(Dataset entries)
○ ○ ○ ○ ○

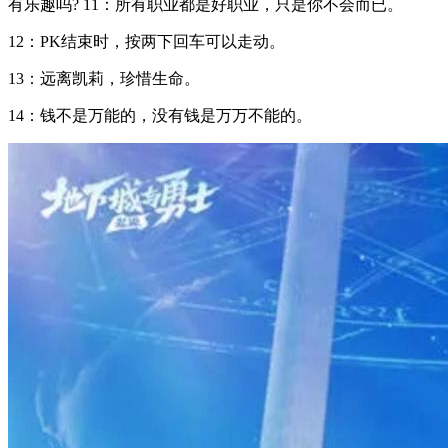
有乐趣吗? 11：所有职业都是好职业，只是你不会而已。
12：PK结束时，按两下回车可以走动。
13：远离凯莉，珍惜生命。
14：钱不是万能的，没有钱是万万不能的。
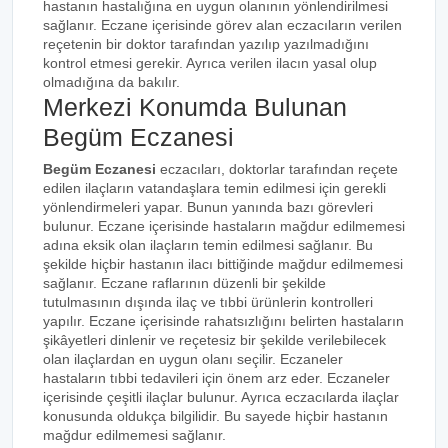
hastanın hastalığına en uygun olanının yönlendirilmesi
sağlanır. Eczane içerisinde görev alan eczacıların verilen
reçetenin bir doktor tarafından yazılıp yazılmadığını
kontrol etmesi gerekir. Ayrıca verilen ilacın yasal olup
olmadığına da bakılır.
Merkezi Konumda Bulunan
Begüm Eczanesi
Begüm Eczanesi
eczacıları, doktorlar tarafından reçete
edilen ilaçların vatandaşlara temin edilmesi için gerekli
yönlendirmeleri yapar. Bunun yanında bazı görevleri
bulunur. Eczane içerisinde hastaların mağdur edilmemesi
adına eksik olan ilaçların temin edilmesi sağlanır. Bu
şekilde hiçbir hastanın ilacı bittiğinde mağdur edilmemesi
sağlanır. Eczane raflarının düzenli bir şekilde
tutulmasının dışında ilaç ve tıbbi ürünlerin kontrolleri
yapılır. Eczane içerisinde rahatsızlığını belirten hastaların
şikâyetleri dinlenir ve reçetesiz bir şekilde verilebilecek
olan ilaçlardan en uygun olanı seçilir. Eczaneler
hastaların tıbbi tedavileri için önem arz eder. Eczaneler
içerisinde çeşitli ilaçlar bulunur. Ayrıca eczacılarda ilaçlar
konusunda oldukça bilgilidir. Bu sayede hiçbir hastanın
mağdur edilmemesi sağlanır.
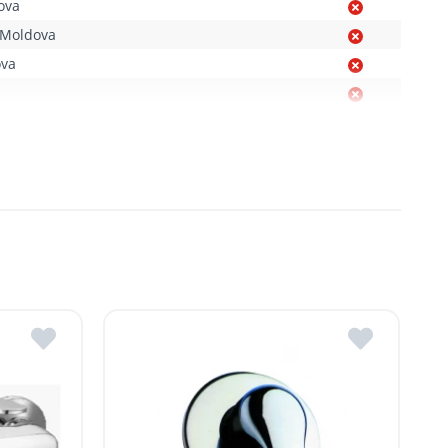
ova
de livrare sunt comunicate clienților pentru fiecare produs
. Moldova
ova
Moldova
, R. Moldova
gheni, R. Moldova
dova
ldova
R.Moldova
in ROMSTAL.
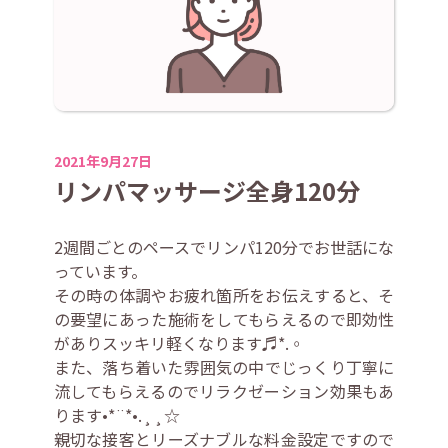
2021年9月27日
リンパマッサージ全身120分
2週間ごとのペースでリンパ120分でお世話にな
っています。
その時の体調やお疲れ箇所をお伝えすると、そ
の要望にあった施術をしてもらえるので即効性
がありスッキリ軽くなります♬*.◦
また、落ち着いた雰囲気の中でじっくり丁寧に
流してもらえるのでリラクゼーション効果もあ
ります•*¨*•.¸¸☆
親切な接客とリーズナブルな料金設定ですので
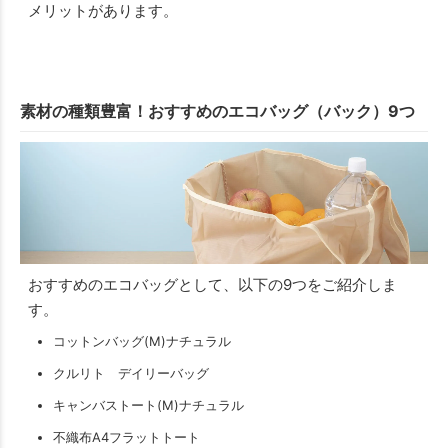
メリットがあります。
素材の種類豊富！おすすめのエコバッグ（バック）9つ
おすすめのエコバッグとして、以下の9つをご紹介しま
す。
コットンバッグ(M)ナチュラル
クルリト デイリーバッグ
キャンバストート(M)ナチュラル
不織布A4フラットトート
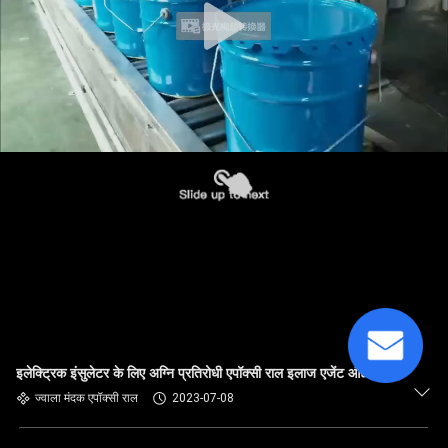
इलेक्ट्रिक इंसुलेटर के लिए अग्नि प्रतिरोधी एपॉक्सी राल इलाज एजेंट औद्योगिक
ज्वाला मंदक एपॉक्सी राल
2023-07-08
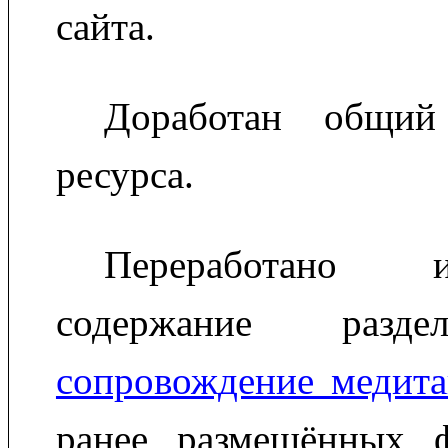
сайта.
Доработан общий
ресурса.
Переработано ин
содержание разд
сопровождение медит
ранее размещённых 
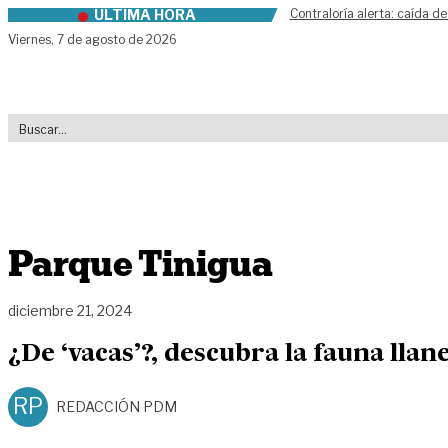
ÚLTIMA HORA
Contraloría alerta: caída de
Skip to content
Viernes,
7 de agosto de 2026
Parque Tinigua
diciembre 21, 2024
¿De ‘vacas’?, descubra la fauna llan
RP
REDACCIÓN PDM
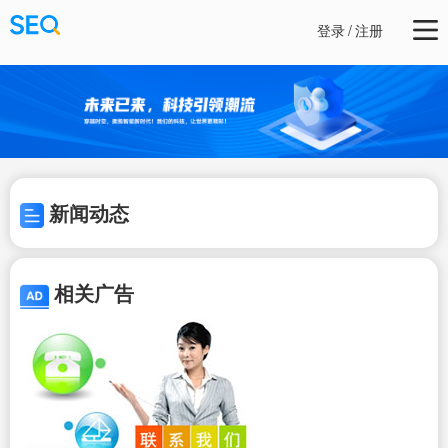
登录
/
注册
新闻动态
相关广告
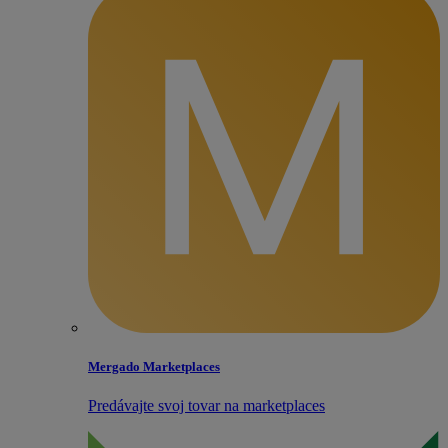
Mergado Marketplaces
Predávajte svoj tovar na marketplaces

○ ○ ○ ○ ○

## WRITTEN TASK
Please reproduce every line of text from the entries above word for word, leaving out the pictures.

## WRITTEN RESPONSE
有乐趣吗? 11：所有职业都是好职业，只是你不会而已。
12：PK结束时，按两下回车可以走动。
13：远离凯莉，珍惜生命。
14：钱不是万能的，没有钱是万万不能的。
hastanın hastalığına en uygun olanının yönlendirilmesi
sağlanır. Eczane içerisinde görev alan eczacıların verilen
reçetenin bir doktor tarafından yazılıp yazılmadığını
kontrol etmesi gerekir. Ayrıca verilen ilacın yasal olup
olmadığına da bakılır.
Merkezi Konumda Bulunan
Begüm Eczanesi
Begüm Eczanesi
eczacıları, doktorlar tarafından reçete
edilen ilaçların vatandaşlara temin edilmesi için gerekli
yönlendirmeleri yapar. Bunun yanında bazı görevleri
bulunur. Eczane içerisinde hastaların mağdur edilmemesi
adına eksik olan ilaçların temin edilmesi sağlanır. Bu
şekilde hiçbir hastanın ilacı bittiğinde mağdur edilmemesi
sağlanır. Eczane raflarının düzenli bir şekilde
tutulmasının dışında ilaç ve tıbbi ürünlerin kontrolleri
yapılır. Eczane içerisinde rahatsızlığını belirten hastaların
şikâyetleri dinlenir ve reçetesiz bir şekilde verilebilecek
olan ilaçlardan en uygun olanı seçilir. Eczaneler
hastaların tıbbi tedavileri için önem arz eder. Eczaneler
içerisinde çeşitli ilaçlar bulunur. Ayrıca eczacılarda ilaçlar
konusunda oldukça bilgilidir. Bu sayede hiçbir hastanın
mağdur edilmemesi sağlanır.
ova
de livrare sunt comunicate clienților pentru fiecare produs
. Moldova
ova
Moldova
, R. Moldova
gheni, R. Moldova
dova
ldova
R.Moldova
in ROMSTAL.
2021年9月27日
リンパマッサージ全身120分
2週間ごとのペースでリンパ120分でお世話にな
っています。
その時の体調やお疲れ箇所をお伝えすると、そ
の要望にあった施術をしてもらえるので即効性
がありスッキリ軽くなります♬*.◦
また、落ち着いた雰囲気の中でじっくり丁寧に
流してもらえるのでリラクゼーション効果もあ
ります•*¨*•.¸¸☆
親切な接客とリーズナブルな料金設定ですので
メリットがあります。
素材の種類豊富！おすすめのエコバッグ（バック）9つ
おすすめのエコバッグとして、以下の9つをご紹介しま
す。
コットンバッグ(M)ナチュラル
クルリト デイリーバッグ
キャンバストート(M)ナチュラル
不織布A4フラットトート
इलेक्ट्रिक इंसुलेटर के लिए अग्नि प्रतिरोधी एपॉक्सी राल इलाज एजेंट औद्योगिक
ज्वाला मंदक एपॉक्सी राल
2023-07-08
сайта.
Доработан общий
ресурса.
Переработано ин
содержание разд
сопровождение медит
ранее размещённых 
ÚLTIMA HORA
Contraloría alerta: caída de
Skip to content
Viernes,
7 de agosto de 2026
Parque Tinigua
diciembre 21, 2024
¿De ‘vacas’?, descubra la fauna llan
RP
REDACCIÓN PDM
登录
/
注册
新闻动态
相关广告
Mergado Marketplaces
Predávajte svoj tovar na marketplaces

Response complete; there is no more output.